Herkesin her hakkı sınırsız formda kullanabileceği kanısının “temel haklar kuramı“na alışılmamış olduğu belirtilen iddianamede, şu tespitler yer aldı:
“Din ve ibadet hürriyeti, anayasanın 24. unsurunda ve Avrupa İnsan Hakları Mukavelesi’nin 9. hususunda teminat altına alınan temel bir hak ve hürriyettir. İbadet yerlerine anayasal bir hak ve hürriyet olan din ve ibadet hürriyetinin muhafaza şemsiyesinde gelen birisi, bu hak ve hürriyetin bir gereği olarak ibadette bulunma hakkına sahiptir. Öteki yandan şüphelilerin savunmalarında argüman ettikleri biçimde sanatsal gayelerle mescitte fotoğraf çekmek isteyen birisi de söz özgürlüğü hakkını kullanmaktadır. Her iki hak ve hürriyet de anayasa ve Avrupa İnsan Hakları Mukavelesi ile garanti altına alınan hak ve hürriyetlerdir. Şu halde bu hak ve özgürlüklerin kullanımında adil istikrar nasıl sağlanacaktır? Tabir özgürlüğünün buradaki hududu nedir, hakkın kullanımı nasıl mümkün olabilecektir? Sanatsal mülahazalarla tabir özgürlüğünü kullandığını sav eden fakat ibadet yerlerinin dini kural, yöntem, temel ve ritüellerine uymayan birinin bu durumda oraya ibadet hürriyetini kullanmak üzere gelen kimselerin hak ve hürriyetini, ayrıyeten o ibadet yeri için belirlenen normları ihlal etmiş olacağı açıktır.”
HAPİS CEZASI TALEP EDİLDİ
Somut olayda şüpheliler Kısa ve Cebeci’nin Kocatepe Mescidi’nde fotoğraf çekimi için cami yetkililerinden, Ankara Müftülüğünden ve Diyanet İşleri Başkanlığından rastgele bir müsaade alınmadığı belirtilen iddianamede, “Fotoğrafçılık ve gibisi kültür ve sanat etkinlikleriyle ülkede kültürün ve sanatın yaygınlaşması, demokratik toplum nizamına olumlu istikamette katkılar sağlayan araçlar olup tabir özgürlüğünün kullanımının en bariz göstergelerini oluştururlar.
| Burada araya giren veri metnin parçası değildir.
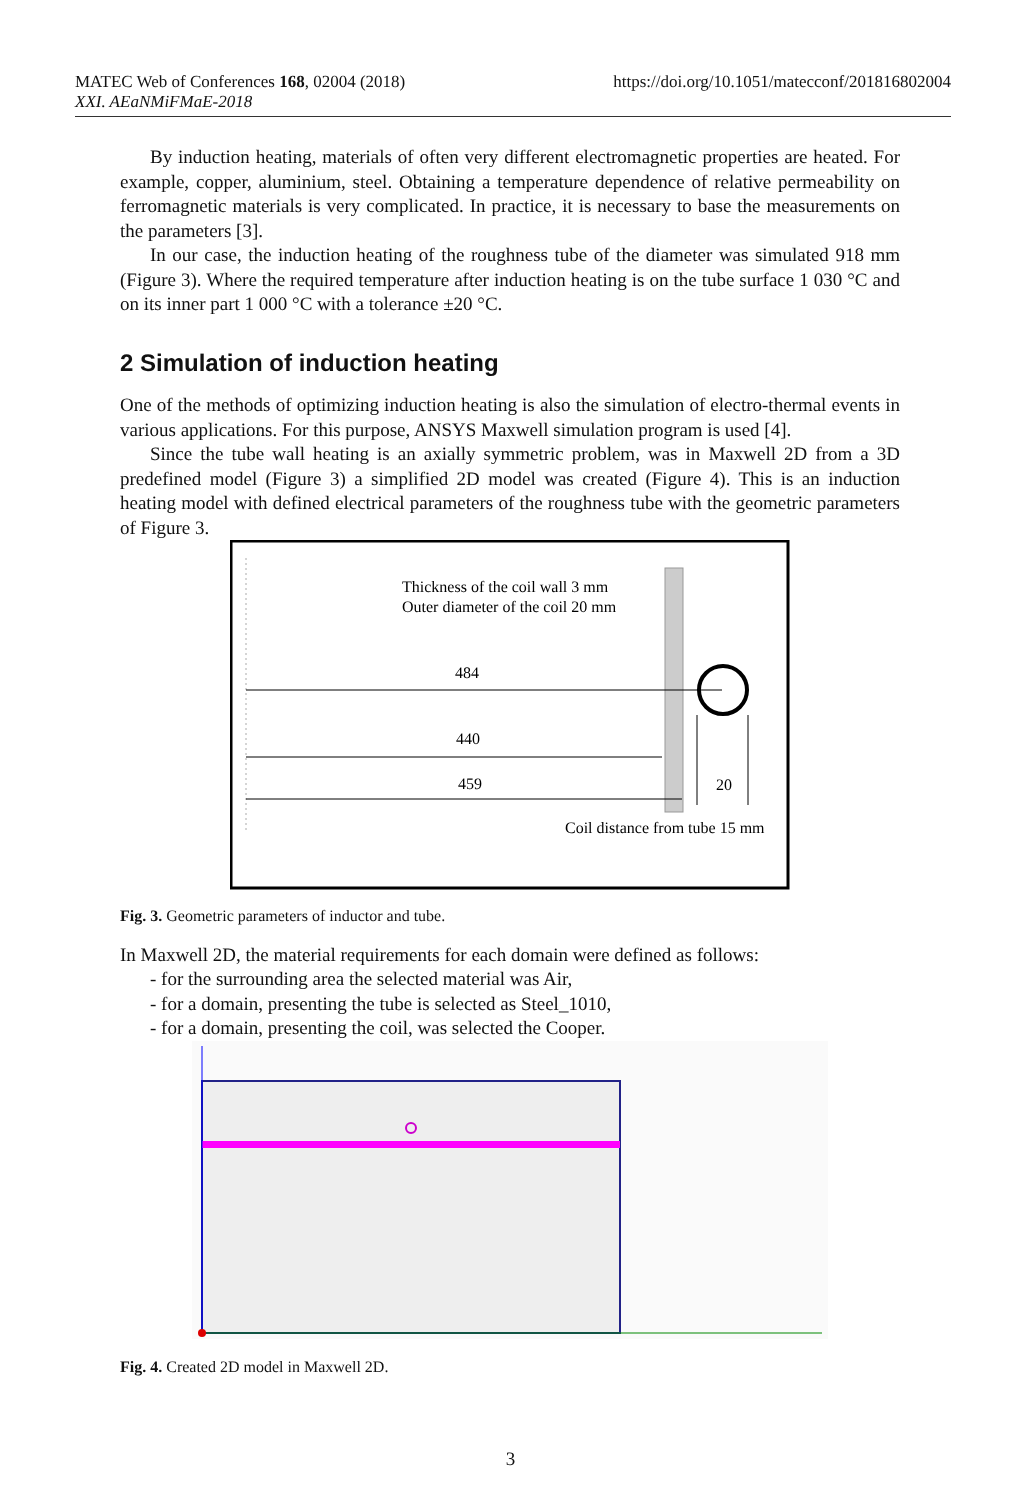MATEC Web of Conferences 168, 02004 (2018)
XXI. AEaNMiFMaE-2018
https://doi.org/10.1051/matecconf/201816802004
By induction heating, materials of often very different electromagnetic properties are heated. For example, copper, aluminium, steel. Obtaining a temperature dependence of relative permeability on ferromagnetic materials is very complicated. In practice, it is necessary to base the measurements on the parameters [3].
In our case, the induction heating of the roughness tube of the diameter was simulated 918 mm (Figure 3). Where the required temperature after induction heating is on the tube surface 1 030 °C and on its inner part 1 000 °C with a tolerance ±20 °C.
2 Simulation of induction heating
One of the methods of optimizing induction heating is also the simulation of electro-thermal events in various applications. For this purpose, ANSYS Maxwell simulation program is used [4].
Since the tube wall heating is an axially symmetric problem, was in Maxwell 2D from a 3D predefined model (Figure 3) a simplified 2D model was created (Figure 4). This is an induction heating model with defined electrical parameters of the roughness tube with the geometric parameters of Figure 3.
Thickness of the coil wall 3 mm
Outer diameter of the coil 20 mm
484
440
459
20
Coil distance from tube 15 mm
Fig. 3. Geometric parameters of inductor and tube.
In Maxwell 2D, the material requirements for each domain were defined as follows:
- for the surrounding area the selected material was Air,
- for a domain, presenting the tube is selected as Steel_1010,
- for a domain, presenting the coil, was selected the Cooper.
Fig. 4. Created 2D model in Maxwell 2D.
3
Fakat sanat ismi altında halkın bir bölümünün benimsediği dini pahaların aşağılanması, fotoğrafçılık ismi altında dini bedellerin özüyle bağdaşmayacak halde bir meta olarak camii üzere dini bedellerin aşağılama aracı olarak kullanılması kabul edilemez ve bu durum söz özgürlüğünün muhafaza şemsiyesinden yararlanamaz” sözleri kullanıldı.
İddianamede, Bilal Kısa tarafından Ezgi Cebeci’ye ilişkin çekilen ve toplumsal medyada yayımlanan fotoğraflarda Kocatepe Mescidi, cami içindeki ve dışındaki kısımlar, kısımlar, mescide ve İslamiyet’e ilişkin sembol, paha, işaret, form ve ritüeller kullanıldığı, Cebeci’nin bedeninin birtakım kısımlarının İslamiyet’in tesettür ve cami adabına ait kuralları ile bağdaşmayacak biçimde açık olduğu belirtilerek, şüphelilerin “halkın bir bölümünün benimsediği dini kıymetleri alenen aşağılama” hatasından 9’ar aydan 1 yıl 6’şar aya kadar mahpusla cezalandırılmaları istendi.